Sipping, swapping, sharing: Beneath Andean alpaca fur tapestries and heirloom copper etchings, wine immersion at Pochi is terrific fun. Precipitous vertical wine racks hang high above the bar against exposed ancient brick, and empty bottles, each containing a single white rose, line the tables. Packed into its comfy little strip of Ninth between and Orange and Tatnall streets, Pochi furnishes downtown Wilmington with something it’s lacked since Julio Lazzarini moved his Orillas Tapas from its chic, original lower Market Street spot. Intimate, warm and romantic, Pochi is bound to become a destination date spot. When the room is booked, which was most nights, Pochi felt hip and exclusive. I witnessed staffers solemnly turn customers away during a packed Saturday service and wondered who else in Wilmington was doing the same.
Pochi’s food menu, Rojas says, comprises “the essentials of Chilean cuisine,” and was pared down from handwritten family recipes. Such reliable blueprints, in the hands of executive chef Millan, yielded some exquisite flavors that perked taste buds as much as the wine did. The sautéed shrimp, for instance, of camarones al pil pil skimmed atop an intoxicating liqueur of white wine, garlic, butter and a sneaky thump of spice that enveloped every plump morsel of shrimp (not to mention all the extra crusty bread I requested to sop it with).
Expectations were high for Chilean sea bass, especially at $28 a plate, but Millan didn’t disappoint. Her hulking filet was perfectly cooked—crispy top, with a velvety, juicy interior—with a clever smear of blackberry-wine reduction that isolated and underscored the fish’s sweeter strains.

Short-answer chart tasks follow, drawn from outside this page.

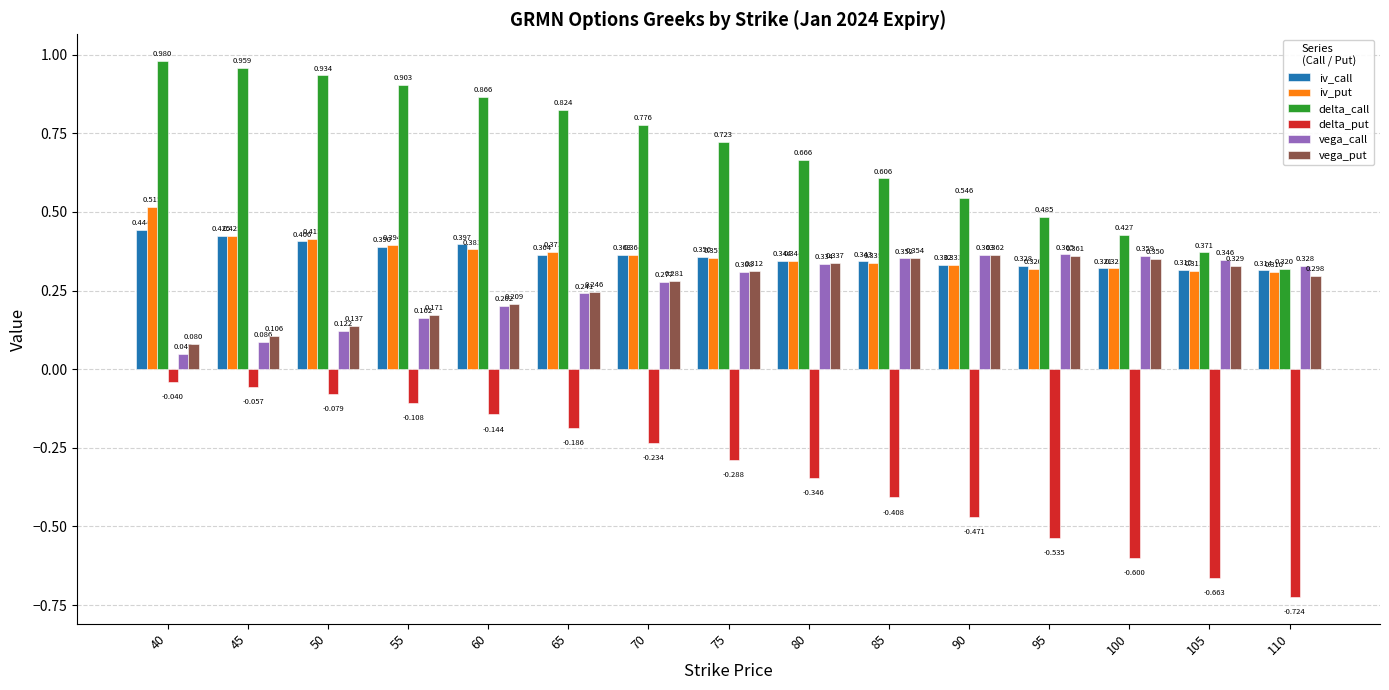

Which label corresponds to the largest value in the chart?

40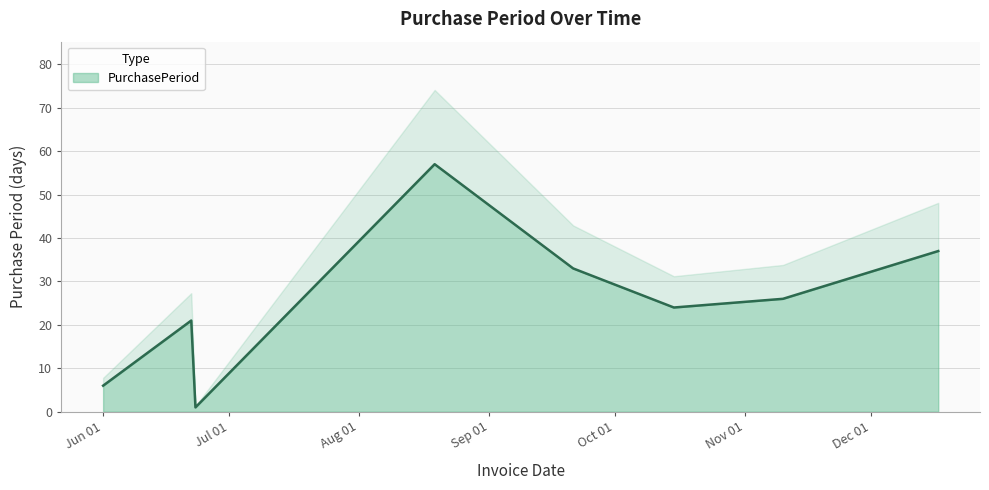

Is it true that the value at 2015-10-15 is 24?

True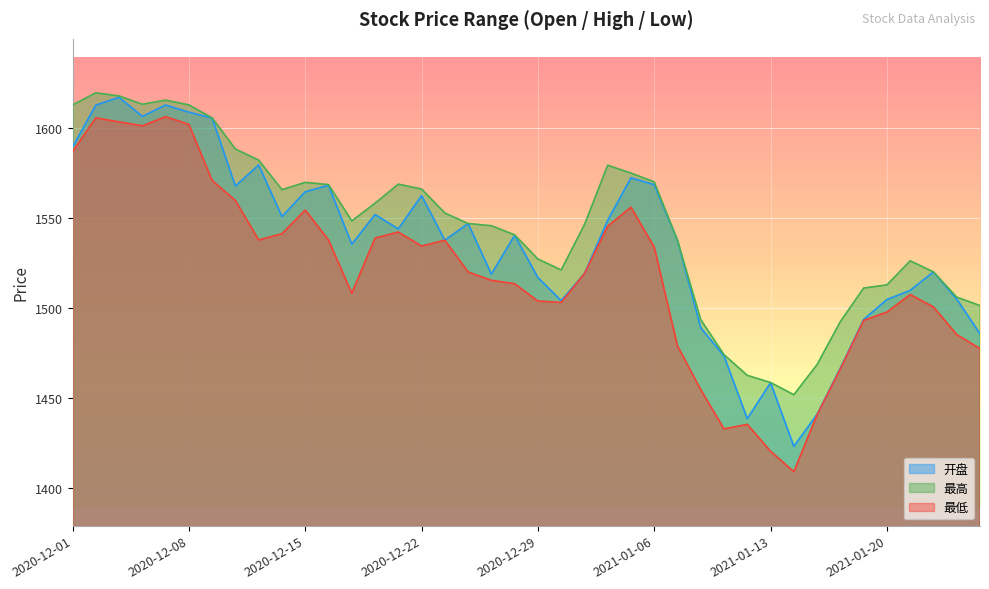

What is the label of the 7th point from the left?

2020-12-09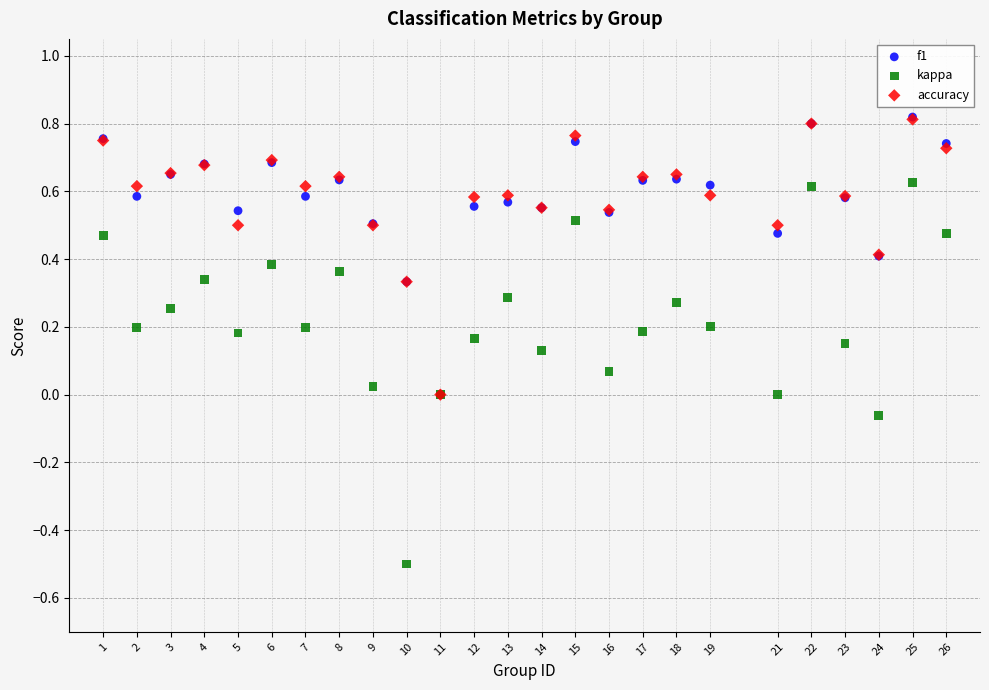

What are all the series names shown in the legend?

f1, kappa, accuracy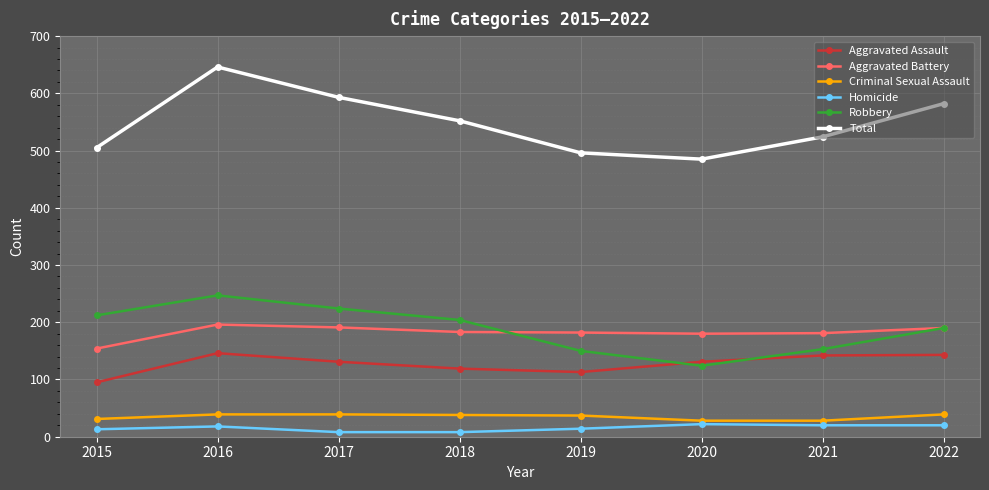

What is the value of the Total point at the 5th from the left?

496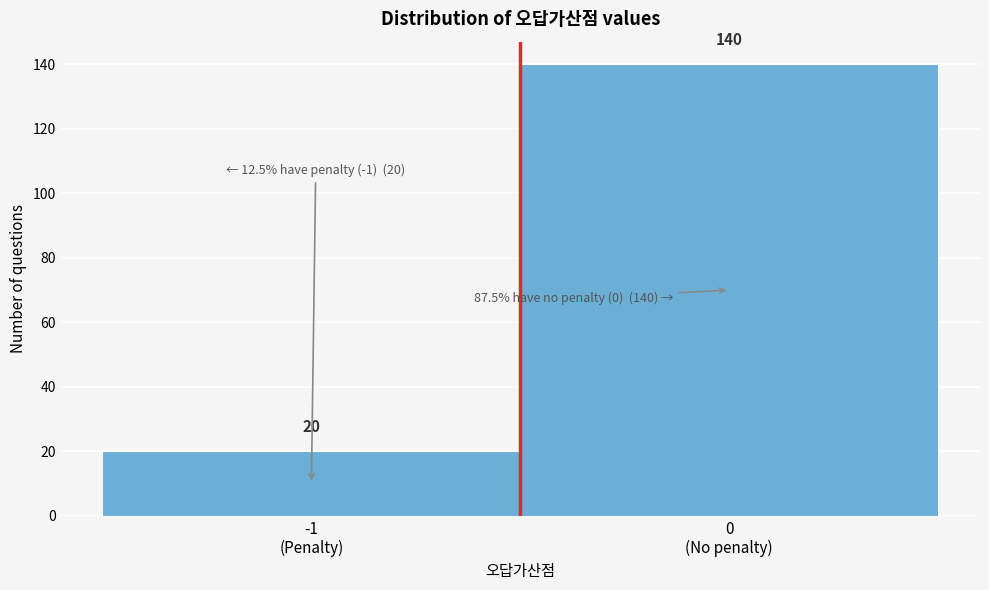

Reading left to right, transcribe all the data shown in this chart.

20	140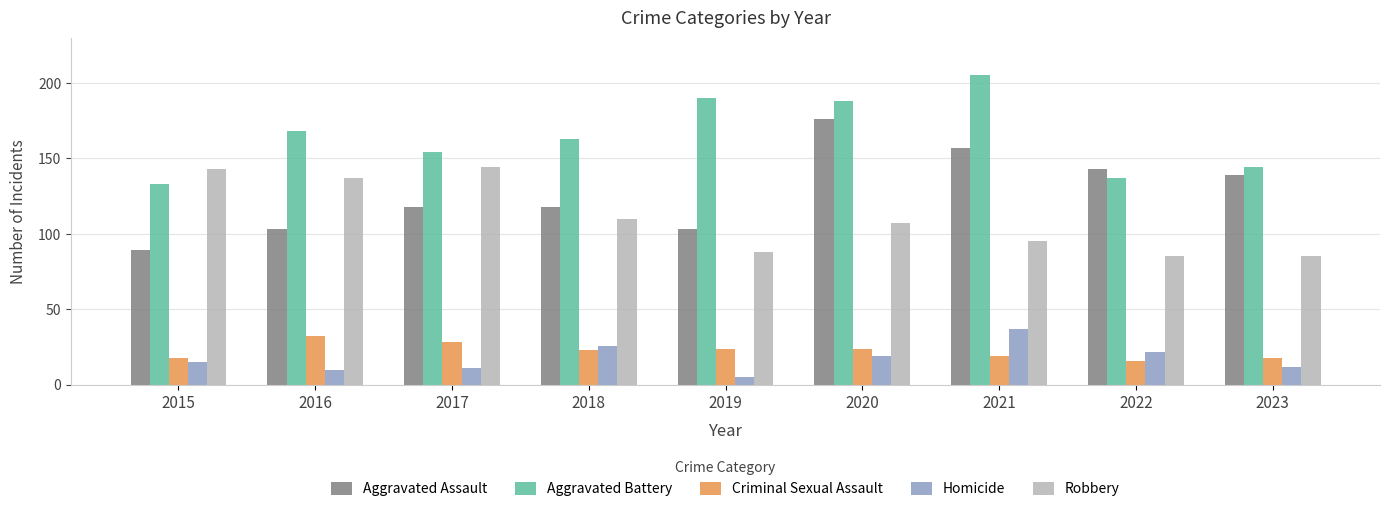

Which series has the widest spread of values?

Aggravated Assault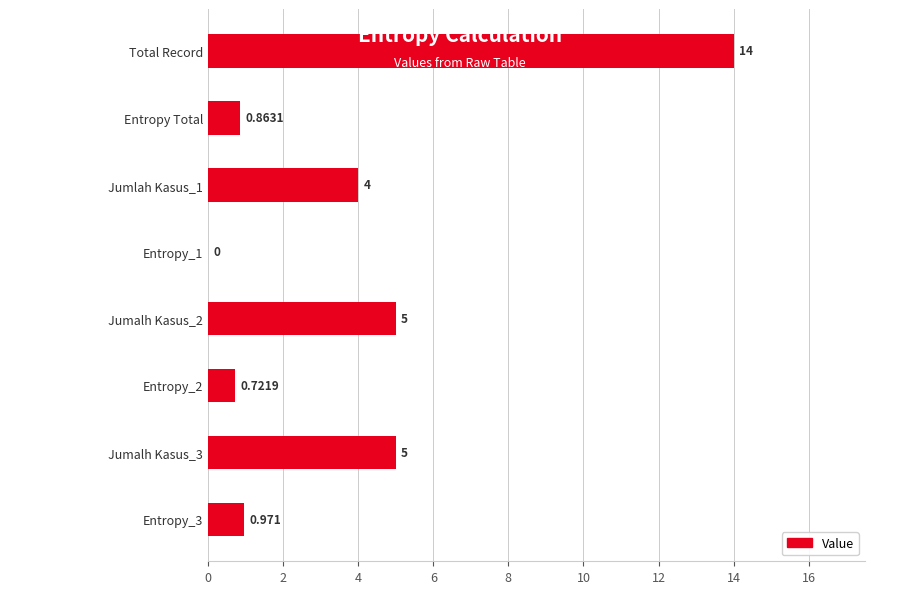

How many categories are shown in the chart?

8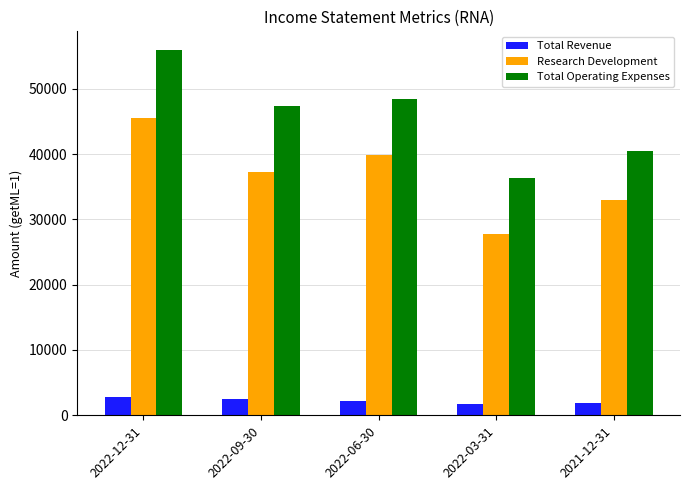

How many bars are there in each group?

3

With Pochi’s more lightly shaded dishes, Millan brandished her finesse and restraint. The gentle snap of lime that enlivened humble cannellini bean salad was tactful; but the precision in her fried avocado salad was masterful. A quick jump in the pan left my hunks of avocado warm and pliable (read: not mushy), and a perfectly creamy foil to fresh-tasting arugula, corn, tomatoes and a crunchy sprinkling of chia seeds. Elsewhere, blue agave nectar was applied to grilled salmon with a surgeon’s touch, never allowing the sweetness to overwhelm.
A few dishes seemed clunky—or at least less-refined, given Pochi’s chic surroundings. A pile of sautéed sweet potatoes slumped cold and bland beside my sea bass, while a plate of flank steak empanadas—despite their tender, flaky crusts—were disappointingly monochromatic, unlike the olive- and raisin-stuffed ground-beef variety Pochi also serves. Lomo a lo pobre, South America’s answer to steak frites, featured tender certified Angus tenderloin with a tasty mélange of fries, frizzled eggs and sautéed onions, but the meat’s critically underseasoned exterior left it tasting flat and bitter.
Traditional tilapia and shrimp ceviche radiated its poppy-lemon marinade, but an endless parade of julienned red onions (and the dutiful but unnecessary palm hearts) forced me to poke around in order to get to the fish.
By dessert, the luscious panqueques con manjar pardoned any and all sins. Rich, drool-inducing dulce de leche oozed like lava from the crispy outer ridges of tender rolled crepes, and drizzled around hand-whipped cream.
It didn’t have the complexity of a Carménère—it didn’t need it. For Rojas and Millan, sharing the flavors of home is a passion. When those flavors arrive by the glass—and by threes—we’re more than happy to oblige.